> _Exercise objective_:
Output all entries exactly as they appear and skip the pictures.

> _Records for the task_:
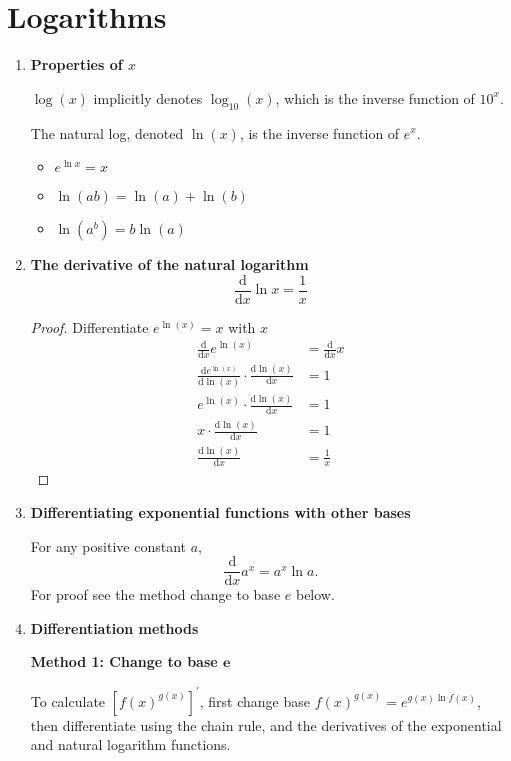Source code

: \section{Logarithms}
\begin{enumerate}
    \item \textbf{Properties of $x$}

        $\log(x)$ implicitly denotes $\log_{10}(x)$, which is the inverse function of $10^x$.

        The natural log, denoted $\ln(x)$, is the inverse function of $e^x$.
        \begin{itemize}
            \item $e^{\ln x}=x$
            \item $\ln(ab)=\ln(a)+\ln(b)$
            \item $\ln(a^b)=b\ln(a)$
        \end{itemize}
    \item \textbf{The derivative of the natural logarithm}
        $$
        \frac{\mathrm{d}}{\mathrm{d}x}\ln x=\frac{1}{x}
        $$
        \begin{proof}
            Differentiate $e^{\ln(x)}=x$ with $x$
            \begin{align*}
                \frac{\mathrm{d}}{\mathrm{d}x}e^{\ln(x)} & =\frac{\mathrm{d}}{\mathrm{d}x}x \\
                \frac{\mathrm{d}e^{\ln(x)}}{\mathrm{d}\ln(x)}\cdot\frac{\mathrm{d}\ln(x)}{\mathrm{d}x} & =1 \\
                e^{\ln(x)}\cdot\frac{\mathrm{d}\ln(x)}{\mathrm{d}x} & =1 \\
                x\cdot\frac{\mathrm{d}\ln(x)}{\mathrm{d}x} & =1 \\
                \frac{\mathrm{d}\ln(x)}{\mathrm{d}x} & =\frac{1}{x}
            \end{align*}
        \end{proof}
    \item \textbf{Differentiating exponential functions with other bases}

        For any positive constant $a$,
        $$
        \frac{\mathrm{d}}{\mathrm{d}x}a^x=a^x\ln a.
        $$
        For proof see the method change to base $e$ below.
    \item \textbf{Differentiation methods}
        
        \textbf{Method 1: Change to base $\bm{e}$}

        To calculate $\left[f(x)^{g(x)}\right]^\prime$, first change base $f(x)^{g(x)}=e^{g(x)\ln f(x)}$, then differentiate using the chain rule, and the derivatives of the exponential and natural logarithm functions.
\end{enumerate}
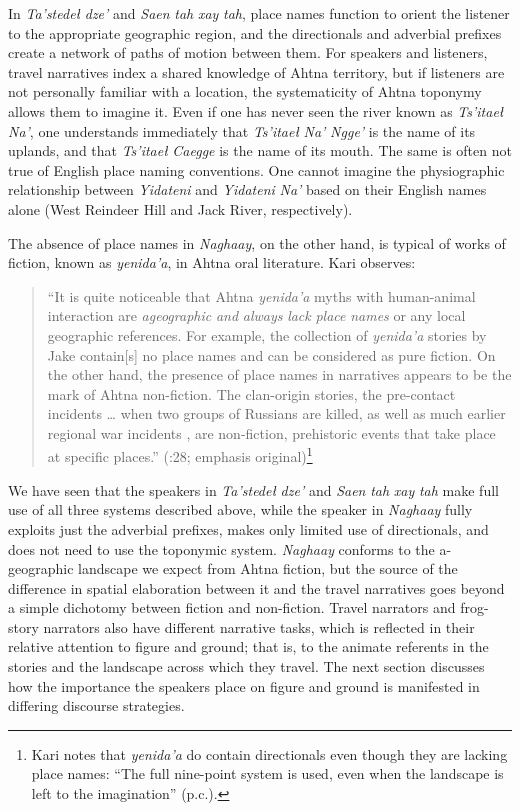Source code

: In \textit{Ta’stedeł} \textit{dze’} and \textit{Saen} \textit{tah} \textit{xay} \textit{tah}, place names function to orient the listener to the appropriate geographic region, and the directionals and adverbial prefixes create a network of paths of motion between them. For speakers and listeners, travel narratives index a shared knowledge of Ahtna territory, but if listeners are not personally familiar with a location, the systematicity of Ahtna toponymy allows them to imagine it. Even if one has never seen the river known as \textit{Ts’itaeł} \textit{Na’}, one understands immediately that \textit{Ts’itaeł} \textit{Na’} \textit{Ngge’} is the name of its uplands, and that \textit{Ts’itaeł} \textit{Caegge} is the name of its mouth. The same is often not true of English place naming conventions. One cannot imagine the physiographic relationship between \textit{Yidateni} and \textit{Yidateni} \textit{Na’} based on their English names alone (West Reindeer Hill and Jack River, respectively).

The absence of place names in \textit{Naghaay}, on the other hand, is typical of works of fiction, known as \textit{yenida’a}, in Ahtna oral literature. Kari observes:

\begin{quote}
``It is quite noticeable that Ahtna \textit{yenida’a} myths with human-animal interaction are \textit{ageographic} \textit{and} \textit{always} \textit{lack} \textit{place} \textit{names} or any local geographic references. For example, the collection of \textit{yenida’a} stories by Jake \citet{Tansy1982} contain[s] no place names and can be considered as pure fiction. On the other hand, the presence of place names in narratives appears to be the mark of Ahtna non-fiction. The clan-origin stories, the pre-contact incidents … when two groups of Russians are killed, as well as much earlier regional war incidents \citep{Kari1986}, are non-fiction, prehistoric events that take place at specific places.'' (\citealt{Kari2008}:28; emphasis original)\footnote{Kari notes that \textit{yenida’a} do contain directionals even though they are lacking place names: “The full nine-point system is used, even when the landscape is left to the imagination” (p.c.).}
\end{quote}

We have seen that the speakers in \textit{Ta’stedeł} \textit{dze’} and \textit{Saen} \textit{tah} \textit{xay} \textit{tah} make full use of all three systems described above, while the speaker in \textit{Naghaay} fully exploits just the adverbial prefixes, makes only limited use of directionals, and does not need to use the toponymic system. \textit{Naghaay} conforms to the a-geographic landscape we expect from Ahtna fiction, but the source of the difference in spatial elaboration between it and the travel narratives goes beyond a simple dichotomy between fiction and non-fiction. Travel narrators and frog-story narrators also have different narrative tasks, which is reflected in their relative attention to figure and ground; that is, to the animate referents in the stories and the landscape across which they travel. The next section discusses how the importance the speakers place on figure and ground is manifested in differing discourse strategies.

> _Worked solution_:
Source code

: \section{Logarithms}
\begin{enumerate}
    \item \textbf{Properties of $x$}

        $\log(x)$ implicitly denotes $\log_{10}(x)$, which is the inverse function of $10^x$.

        The natural log, denoted $\ln(x)$, is the inverse function of $e^x$.
        \begin{itemize}
            \item $e^{\ln x}=x$
            \item $\ln(ab)=\ln(a)+\ln(b)$
            \item $\ln(a^b)=b\ln(a)$
        \end{itemize}
    \item \textbf{The derivative of the natural logarithm}
        $$
        \frac{\mathrm{d}}{\mathrm{d}x}\ln x=\frac{1}{x}
        $$
        \begin{proof}
            Differentiate $e^{\ln(x)}=x$ with $x$
            \begin{align*}
                \frac{\mathrm{d}}{\mathrm{d}x}e^{\ln(x)} & =\frac{\mathrm{d}}{\mathrm{d}x}x \\
                \frac{\mathrm{d}e^{\ln(x)}}{\mathrm{d}\ln(x)}\cdot\frac{\mathrm{d}\ln(x)}{\mathrm{d}x} & =1 \\
                e^{\ln(x)}\cdot\frac{\mathrm{d}\ln(x)}{\mathrm{d}x} & =1 \\
                x\cdot\frac{\mathrm{d}\ln(x)}{\mathrm{d}x} & =1 \\
                \frac{\mathrm{d}\ln(x)}{\mathrm{d}x} & =\frac{1}{x}
            \end{align*}
        \end{proof}
    \item \textbf{Differentiating exponential functions with other bases}

        For any positive constant $a$,
        $$
        \frac{\mathrm{d}}{\mathrm{d}x}a^x=a^x\ln a.
        $$
        For proof see the method change to base $e$ below.
    \item \textbf{Differentiation methods}
        
        \textbf{Method 1: Change to base $\bm{e}$}

        To calculate $\left[f(x)^{g(x)}\right]^\prime$, first change base $f(x)^{g(x)}=e^{g(x)\ln f(x)}$, then differentiate using the chain rule, and the derivatives of the exponential and natural logarithm functions.
\end{enumerate}
Source code

: In \textit{Ta’stedeł} \textit{dze’} and \textit{Saen} \textit{tah} \textit{xay} \textit{tah}, place names function to orient the listener to the appropriate geographic region, and the directionals and adverbial prefixes create a network of paths of motion between them. For speakers and listeners, travel narratives index a shared knowledge of Ahtna territory, but if listeners are not personally familiar with a location, the systematicity of Ahtna toponymy allows them to imagine it. Even if one has never seen the river known as \textit{Ts’itaeł} \textit{Na’}, one understands immediately that \textit{Ts’itaeł} \textit{Na’} \textit{Ngge’} is the name of its uplands, and that \textit{Ts’itaeł} \textit{Caegge} is the name of its mouth. The same is often not true of English place naming conventions. One cannot imagine the physiographic relationship between \textit{Yidateni} and \textit{Yidateni} \textit{Na’} based on their English names alone (West Reindeer Hill and Jack River, respectively).

The absence of place names in \textit{Naghaay}, on the other hand, is typical of works of fiction, known as \textit{yenida’a}, in Ahtna oral literature. Kari observes:

\begin{quote}
``It is quite noticeable that Ahtna \textit{yenida’a} myths with human-animal interaction are \textit{ageographic} \textit{and} \textit{always} \textit{lack} \textit{place} \textit{names} or any local geographic references. For example, the collection of \textit{yenida’a} stories by Jake \citet{Tansy1982} contain[s] no place names and can be considered as pure fiction. On the other hand, the presence of place names in narratives appears to be the mark of Ahtna non-fiction. The clan-origin stories, the pre-contact incidents … when two groups of Russians are killed, as well as much earlier regional war incidents \citep{Kari1986}, are non-fiction, prehistoric events that take place at specific places.'' (\citealt{Kari2008}:28; emphasis original)\footnote{Kari notes that \textit{yenida’a} do contain directionals even though they are lacking place names: “The full nine-point system is used, even when the landscape is left to the imagination” (p.c.).}
\end{quote}

We have seen that the speakers in \textit{Ta’stedeł} \textit{dze’} and \textit{Saen} \textit{tah} \textit{xay} \textit{tah} make full use of all three systems described above, while the speaker in \textit{Naghaay} fully exploits just the adverbial prefixes, makes only limited use of directionals, and does not need to use the toponymic system. \textit{Naghaay} conforms to the a-geographic landscape we expect from Ahtna fiction, but the source of the difference in spatial elaboration between it and the travel narratives goes beyond a simple dichotomy between fiction and non-fiction. Travel narrators and frog-story narrators also have different narrative tasks, which is reflected in their relative attention to figure and ground; that is, to the animate referents in the stories and the landscape across which they travel. The next section discusses how the importance the speakers place on figure and ground is manifested in differing discourse strategies.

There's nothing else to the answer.